-- Opening Marker --

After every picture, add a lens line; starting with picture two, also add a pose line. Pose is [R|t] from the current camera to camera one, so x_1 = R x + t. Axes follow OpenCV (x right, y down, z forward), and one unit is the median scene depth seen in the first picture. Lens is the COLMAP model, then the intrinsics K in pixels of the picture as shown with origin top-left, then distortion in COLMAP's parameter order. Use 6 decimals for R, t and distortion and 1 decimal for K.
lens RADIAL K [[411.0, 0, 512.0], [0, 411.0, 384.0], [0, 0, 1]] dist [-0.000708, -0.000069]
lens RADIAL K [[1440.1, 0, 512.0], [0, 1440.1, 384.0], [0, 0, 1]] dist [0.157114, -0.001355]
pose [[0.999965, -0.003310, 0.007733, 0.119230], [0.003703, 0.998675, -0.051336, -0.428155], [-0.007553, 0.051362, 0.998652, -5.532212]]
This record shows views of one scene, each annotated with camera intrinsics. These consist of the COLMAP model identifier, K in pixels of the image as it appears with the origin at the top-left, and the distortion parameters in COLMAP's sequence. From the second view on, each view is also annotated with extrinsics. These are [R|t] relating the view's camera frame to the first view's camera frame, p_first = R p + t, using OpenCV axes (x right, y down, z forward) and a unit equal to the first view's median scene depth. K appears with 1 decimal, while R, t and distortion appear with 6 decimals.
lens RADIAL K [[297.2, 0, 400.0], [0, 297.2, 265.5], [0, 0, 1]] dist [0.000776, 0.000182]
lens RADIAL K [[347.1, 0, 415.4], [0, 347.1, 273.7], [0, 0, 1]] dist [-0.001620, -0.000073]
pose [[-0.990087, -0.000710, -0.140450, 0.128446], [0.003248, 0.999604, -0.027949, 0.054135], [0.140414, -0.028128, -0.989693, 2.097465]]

-- Closing Marker --
-- Opening Marker --

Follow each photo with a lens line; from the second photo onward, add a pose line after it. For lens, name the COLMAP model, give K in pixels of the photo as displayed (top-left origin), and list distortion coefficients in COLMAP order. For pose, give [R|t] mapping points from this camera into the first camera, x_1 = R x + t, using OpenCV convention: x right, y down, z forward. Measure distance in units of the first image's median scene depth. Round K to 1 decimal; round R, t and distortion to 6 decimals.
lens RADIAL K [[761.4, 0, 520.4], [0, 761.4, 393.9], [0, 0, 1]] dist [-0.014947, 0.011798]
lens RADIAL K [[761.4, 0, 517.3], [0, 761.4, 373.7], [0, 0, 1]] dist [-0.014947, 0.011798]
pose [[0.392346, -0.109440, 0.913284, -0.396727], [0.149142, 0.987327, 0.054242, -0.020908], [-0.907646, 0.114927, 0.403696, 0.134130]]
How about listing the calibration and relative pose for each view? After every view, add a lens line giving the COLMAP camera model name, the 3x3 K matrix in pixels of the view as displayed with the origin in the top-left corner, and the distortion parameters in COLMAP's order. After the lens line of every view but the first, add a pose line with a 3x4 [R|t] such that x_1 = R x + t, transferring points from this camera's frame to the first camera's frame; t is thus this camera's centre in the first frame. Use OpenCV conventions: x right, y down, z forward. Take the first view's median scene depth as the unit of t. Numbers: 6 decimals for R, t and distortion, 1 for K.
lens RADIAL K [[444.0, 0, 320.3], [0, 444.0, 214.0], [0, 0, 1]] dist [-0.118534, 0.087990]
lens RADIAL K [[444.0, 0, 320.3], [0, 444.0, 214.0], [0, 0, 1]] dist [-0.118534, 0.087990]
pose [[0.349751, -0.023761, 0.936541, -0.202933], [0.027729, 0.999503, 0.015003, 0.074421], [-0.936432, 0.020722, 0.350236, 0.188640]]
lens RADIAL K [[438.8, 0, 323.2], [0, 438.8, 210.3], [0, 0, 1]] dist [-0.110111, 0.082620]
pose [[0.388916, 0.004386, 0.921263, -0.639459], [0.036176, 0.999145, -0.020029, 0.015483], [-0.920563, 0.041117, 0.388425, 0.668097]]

-- Closing Marker --
-- Opening Marker --

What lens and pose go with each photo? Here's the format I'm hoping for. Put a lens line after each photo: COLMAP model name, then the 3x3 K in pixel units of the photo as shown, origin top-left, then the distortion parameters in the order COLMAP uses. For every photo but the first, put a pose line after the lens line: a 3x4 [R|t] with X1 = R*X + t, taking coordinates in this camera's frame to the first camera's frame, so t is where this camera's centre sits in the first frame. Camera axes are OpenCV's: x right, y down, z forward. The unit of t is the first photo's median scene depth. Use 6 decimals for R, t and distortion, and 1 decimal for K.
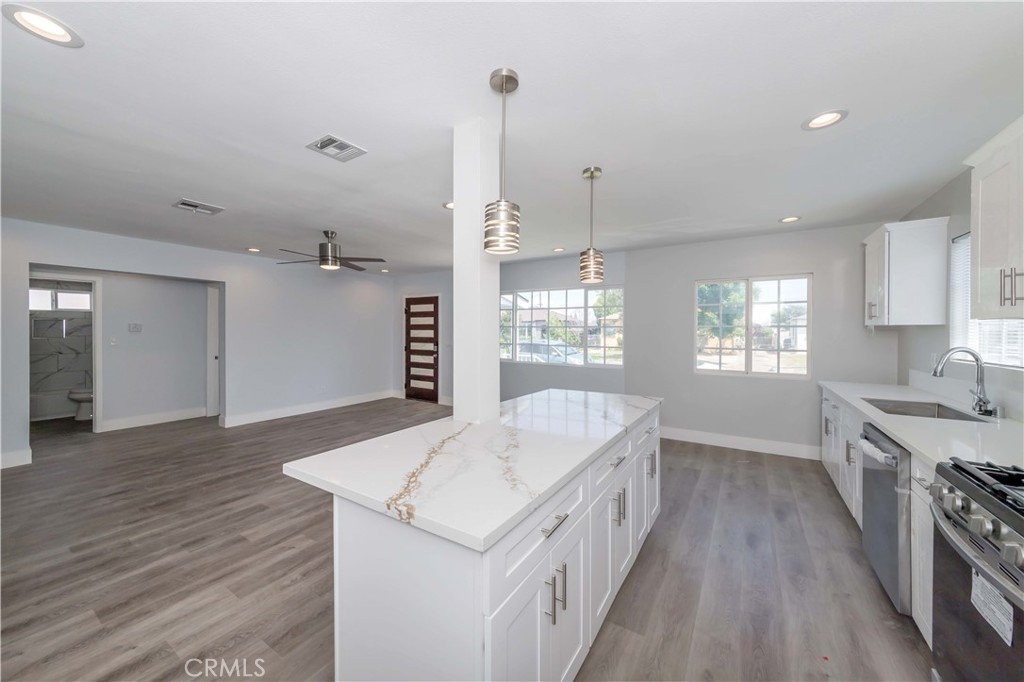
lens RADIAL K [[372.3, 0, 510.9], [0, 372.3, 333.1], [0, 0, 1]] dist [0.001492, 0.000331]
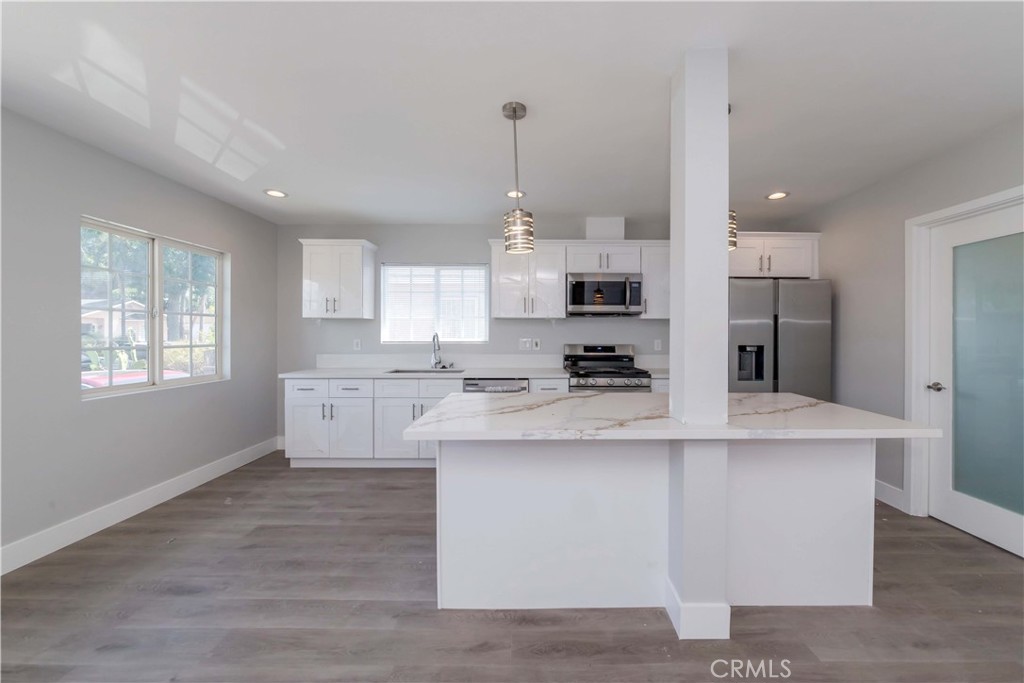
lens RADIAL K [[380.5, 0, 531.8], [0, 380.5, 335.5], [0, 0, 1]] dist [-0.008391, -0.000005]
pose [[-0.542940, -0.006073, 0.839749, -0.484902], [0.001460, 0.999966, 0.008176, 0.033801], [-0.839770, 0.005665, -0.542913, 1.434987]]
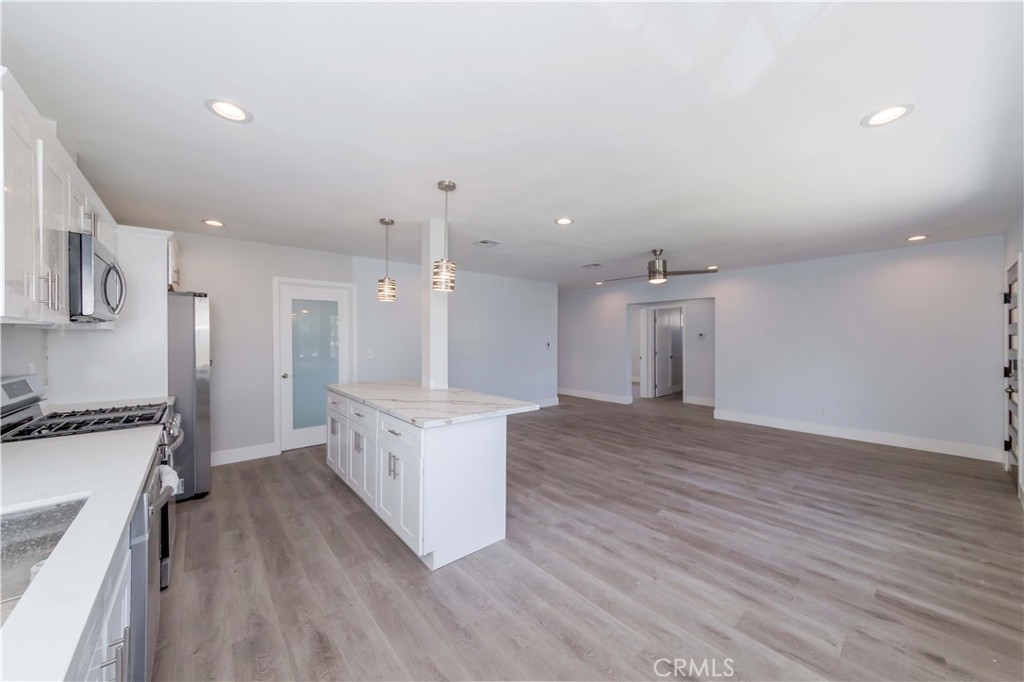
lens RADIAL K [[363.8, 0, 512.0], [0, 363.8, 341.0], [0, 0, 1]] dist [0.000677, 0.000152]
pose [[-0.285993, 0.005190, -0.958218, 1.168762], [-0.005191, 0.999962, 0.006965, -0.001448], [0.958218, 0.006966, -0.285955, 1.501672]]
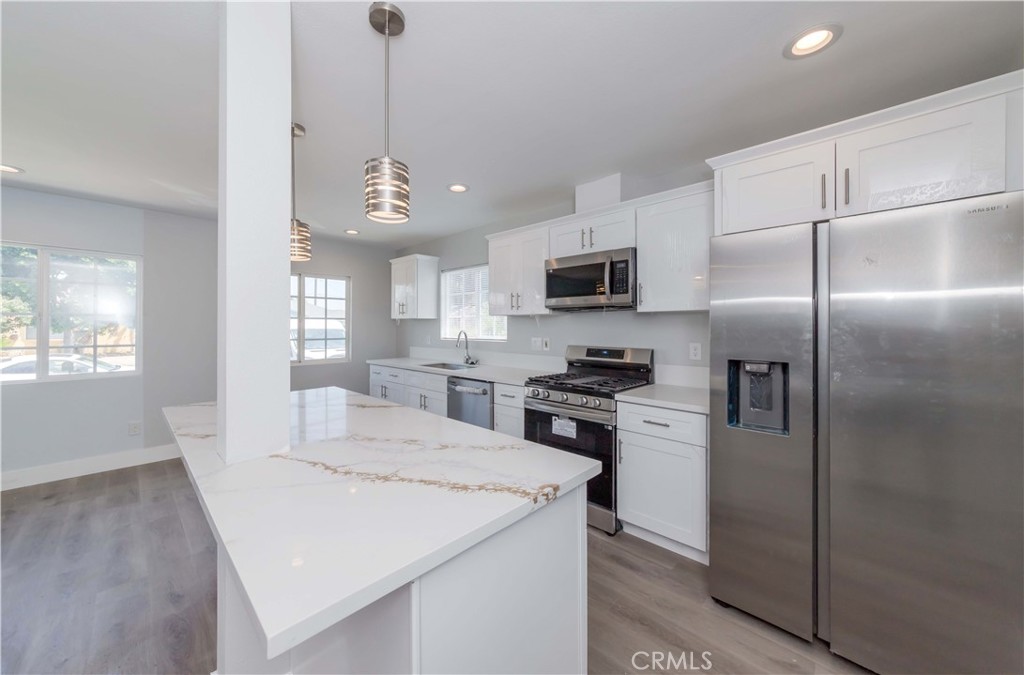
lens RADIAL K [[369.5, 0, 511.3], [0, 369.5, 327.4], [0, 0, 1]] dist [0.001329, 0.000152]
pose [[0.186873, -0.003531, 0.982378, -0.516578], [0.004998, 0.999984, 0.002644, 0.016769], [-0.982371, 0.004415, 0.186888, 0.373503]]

-- Closing Marker --

WORK REQUEST:
Retype the lines starting with the one containing "After every picture, add" and going on through the one containing "-0.028128, -0.989693, 2.097465]]", both included, keeping every character the same.

ANSWER TO THIS EXERCISE:
After every picture, add a lens line; starting with picture two, also add a pose line. Pose is [R|t] from the current camera to camera one, so x_1 = R x + t. Axes follow OpenCV (x right, y down, z forward), and one unit is the median scene depth seen in the first picture. Lens is the COLMAP model, then the intrinsics K in pixels of the picture as shown with origin top-left, then distortion in COLMAP's parameter order. Use 6 decimals for R, t and distortion and 1 decimal for K.
lens RADIAL K [[411.0, 0, 512.0], [0, 411.0, 384.0], [0, 0, 1]] dist [-0.000708, -0.000069]
lens RADIAL K [[1440.1, 0, 512.0], [0, 1440.1, 384.0], [0, 0, 1]] dist [0.157114, -0.001355]
pose [[0.999965, -0.003310, 0.007733, 0.119230], [0.003703, 0.998675, -0.051336, -0.428155], [-0.007553, 0.051362, 0.998652, -5.532212]]
This record shows views of one scene, each annotated with camera intrinsics. These consist of the COLMAP model identifier, K in pixels of the image as it appears with the origin at the top-left, and the distortion parameters in COLMAP's sequence. From the second view on, each view is also annotated with extrinsics. These are [R|t] relating the view's camera frame to the first view's camera frame, p_first = R p + t, using OpenCV axes (x right, y down, z forward) and a unit equal to the first view's median scene depth. K appears with 1 decimal, while R, t and distortion appear with 6 decimals.
lens RADIAL K [[297.2, 0, 400.0], [0, 297.2, 265.5], [0, 0, 1]] dist [0.000776, 0.000182]
lens RADIAL K [[347.1, 0, 415.4], [0, 347.1, 273.7], [0, 0, 1]] dist [-0.001620, -0.000073]
pose [[-0.990087, -0.000710, -0.140450, 0.128446], [0.003248, 0.999604, -0.027949, 0.054135], [0.140414, -0.028128, -0.989693, 2.097465]]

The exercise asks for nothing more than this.